Return the following from the records below: each line, word for word, starting with the line that contains "right elbow: (137, 276)" and going on through the line that contains "right eye: (335, 84)", with nothing outside that range.

⁂

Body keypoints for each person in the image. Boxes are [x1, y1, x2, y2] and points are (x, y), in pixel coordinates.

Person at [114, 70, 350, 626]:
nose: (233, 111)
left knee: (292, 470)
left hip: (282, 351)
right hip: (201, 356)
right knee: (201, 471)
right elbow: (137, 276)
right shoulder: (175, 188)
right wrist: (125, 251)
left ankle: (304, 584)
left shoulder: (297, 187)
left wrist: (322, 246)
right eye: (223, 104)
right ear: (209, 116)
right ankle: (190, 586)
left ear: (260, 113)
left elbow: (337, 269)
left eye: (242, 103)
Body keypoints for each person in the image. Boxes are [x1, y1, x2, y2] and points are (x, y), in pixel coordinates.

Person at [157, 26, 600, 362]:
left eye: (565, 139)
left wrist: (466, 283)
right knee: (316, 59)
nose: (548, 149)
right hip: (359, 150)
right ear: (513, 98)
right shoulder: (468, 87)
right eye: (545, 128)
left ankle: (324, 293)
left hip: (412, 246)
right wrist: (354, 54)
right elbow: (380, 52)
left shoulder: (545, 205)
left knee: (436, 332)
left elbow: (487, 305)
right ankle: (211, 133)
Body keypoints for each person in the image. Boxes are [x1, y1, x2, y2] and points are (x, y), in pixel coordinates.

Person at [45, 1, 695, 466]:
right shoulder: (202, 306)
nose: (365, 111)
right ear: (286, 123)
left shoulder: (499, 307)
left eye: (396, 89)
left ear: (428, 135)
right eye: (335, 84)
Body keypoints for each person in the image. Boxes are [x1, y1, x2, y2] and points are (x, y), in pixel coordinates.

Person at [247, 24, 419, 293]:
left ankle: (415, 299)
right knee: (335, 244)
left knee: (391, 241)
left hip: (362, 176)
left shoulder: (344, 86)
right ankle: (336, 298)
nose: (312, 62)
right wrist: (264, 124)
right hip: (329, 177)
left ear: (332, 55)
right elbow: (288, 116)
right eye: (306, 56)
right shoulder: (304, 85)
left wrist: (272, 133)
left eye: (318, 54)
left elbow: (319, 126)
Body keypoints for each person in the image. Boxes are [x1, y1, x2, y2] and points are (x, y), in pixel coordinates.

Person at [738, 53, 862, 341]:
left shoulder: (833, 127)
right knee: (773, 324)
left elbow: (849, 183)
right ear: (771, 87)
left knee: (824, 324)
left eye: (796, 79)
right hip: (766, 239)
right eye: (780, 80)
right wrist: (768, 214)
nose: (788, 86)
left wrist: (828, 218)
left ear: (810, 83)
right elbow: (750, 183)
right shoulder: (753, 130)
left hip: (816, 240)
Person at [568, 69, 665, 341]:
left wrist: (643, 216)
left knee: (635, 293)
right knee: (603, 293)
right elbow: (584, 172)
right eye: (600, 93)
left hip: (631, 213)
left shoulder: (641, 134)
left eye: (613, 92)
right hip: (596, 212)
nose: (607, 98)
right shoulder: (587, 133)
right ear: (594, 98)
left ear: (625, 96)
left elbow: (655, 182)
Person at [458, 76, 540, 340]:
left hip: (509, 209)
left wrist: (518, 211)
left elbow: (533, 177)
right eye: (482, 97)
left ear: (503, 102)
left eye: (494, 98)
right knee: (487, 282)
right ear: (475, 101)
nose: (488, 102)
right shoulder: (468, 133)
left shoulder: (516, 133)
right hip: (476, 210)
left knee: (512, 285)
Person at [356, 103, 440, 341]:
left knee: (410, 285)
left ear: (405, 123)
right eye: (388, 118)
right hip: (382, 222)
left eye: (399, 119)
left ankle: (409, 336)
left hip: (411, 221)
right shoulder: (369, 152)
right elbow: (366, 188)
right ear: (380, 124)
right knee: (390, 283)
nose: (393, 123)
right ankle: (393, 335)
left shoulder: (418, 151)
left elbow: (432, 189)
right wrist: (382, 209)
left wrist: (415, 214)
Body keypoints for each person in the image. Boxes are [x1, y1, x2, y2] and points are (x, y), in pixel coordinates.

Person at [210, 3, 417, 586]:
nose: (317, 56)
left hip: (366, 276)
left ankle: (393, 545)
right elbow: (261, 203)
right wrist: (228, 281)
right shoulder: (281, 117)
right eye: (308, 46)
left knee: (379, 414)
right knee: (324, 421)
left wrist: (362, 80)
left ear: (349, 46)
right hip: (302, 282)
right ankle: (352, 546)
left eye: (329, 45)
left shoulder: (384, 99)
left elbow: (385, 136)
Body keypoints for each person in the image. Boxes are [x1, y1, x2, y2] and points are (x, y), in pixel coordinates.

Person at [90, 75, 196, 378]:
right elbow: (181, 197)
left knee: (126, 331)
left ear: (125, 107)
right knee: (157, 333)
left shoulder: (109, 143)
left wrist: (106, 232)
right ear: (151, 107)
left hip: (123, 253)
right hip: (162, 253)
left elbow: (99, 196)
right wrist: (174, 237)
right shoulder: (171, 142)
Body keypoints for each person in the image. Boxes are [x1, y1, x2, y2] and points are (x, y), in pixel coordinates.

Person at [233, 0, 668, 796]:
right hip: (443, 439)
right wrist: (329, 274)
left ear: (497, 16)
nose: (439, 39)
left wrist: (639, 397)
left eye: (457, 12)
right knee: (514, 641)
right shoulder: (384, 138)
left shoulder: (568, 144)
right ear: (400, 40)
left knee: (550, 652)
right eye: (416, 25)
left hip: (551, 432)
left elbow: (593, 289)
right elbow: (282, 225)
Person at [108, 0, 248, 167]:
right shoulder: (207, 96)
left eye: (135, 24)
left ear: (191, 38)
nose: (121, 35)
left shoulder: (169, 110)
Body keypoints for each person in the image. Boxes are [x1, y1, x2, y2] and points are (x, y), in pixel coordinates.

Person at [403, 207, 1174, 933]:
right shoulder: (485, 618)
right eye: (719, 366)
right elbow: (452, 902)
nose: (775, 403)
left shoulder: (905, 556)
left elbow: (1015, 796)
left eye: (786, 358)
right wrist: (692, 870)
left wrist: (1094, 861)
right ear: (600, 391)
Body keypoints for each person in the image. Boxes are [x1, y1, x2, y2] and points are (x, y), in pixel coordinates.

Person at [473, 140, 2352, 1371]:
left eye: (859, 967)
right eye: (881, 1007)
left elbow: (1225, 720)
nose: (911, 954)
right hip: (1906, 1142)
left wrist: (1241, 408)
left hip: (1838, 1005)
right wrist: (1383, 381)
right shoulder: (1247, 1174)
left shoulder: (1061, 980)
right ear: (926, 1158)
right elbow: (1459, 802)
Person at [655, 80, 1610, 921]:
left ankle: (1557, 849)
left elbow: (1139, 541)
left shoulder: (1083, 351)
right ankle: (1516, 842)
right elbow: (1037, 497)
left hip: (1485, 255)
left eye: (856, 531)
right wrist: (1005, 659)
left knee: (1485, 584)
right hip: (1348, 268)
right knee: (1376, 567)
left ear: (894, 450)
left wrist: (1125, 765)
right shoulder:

⁂

* Reply:
right elbow: (137, 276)
right shoulder: (175, 188)
right wrist: (125, 251)
left ankle: (304, 584)
left shoulder: (297, 187)
left wrist: (322, 246)
right eye: (223, 104)
right ear: (209, 116)
right ankle: (190, 586)
left ear: (260, 113)
left elbow: (337, 269)
left eye: (242, 103)
Body keypoints for each person in the image. Boxes are [x1, y1, x2, y2] and points are (x, y), in pixel coordinates.

Person at [157, 26, 600, 362]:
left eye: (565, 139)
left wrist: (466, 283)
right knee: (316, 59)
nose: (548, 149)
right hip: (359, 150)
right ear: (513, 98)
right shoulder: (468, 87)
right eye: (545, 128)
left ankle: (324, 293)
left hip: (412, 246)
right wrist: (354, 54)
right elbow: (380, 52)
left shoulder: (545, 205)
left knee: (436, 332)
left elbow: (487, 305)
right ankle: (211, 133)
Body keypoints for each person in the image. Boxes are [x1, y1, x2, y2] and points are (x, y), in pixel coordinates.

Person at [45, 1, 695, 466]:
right shoulder: (202, 306)
nose: (365, 111)
right ear: (286, 123)
left shoulder: (499, 307)
left eye: (396, 89)
left ear: (428, 135)
right eye: (335, 84)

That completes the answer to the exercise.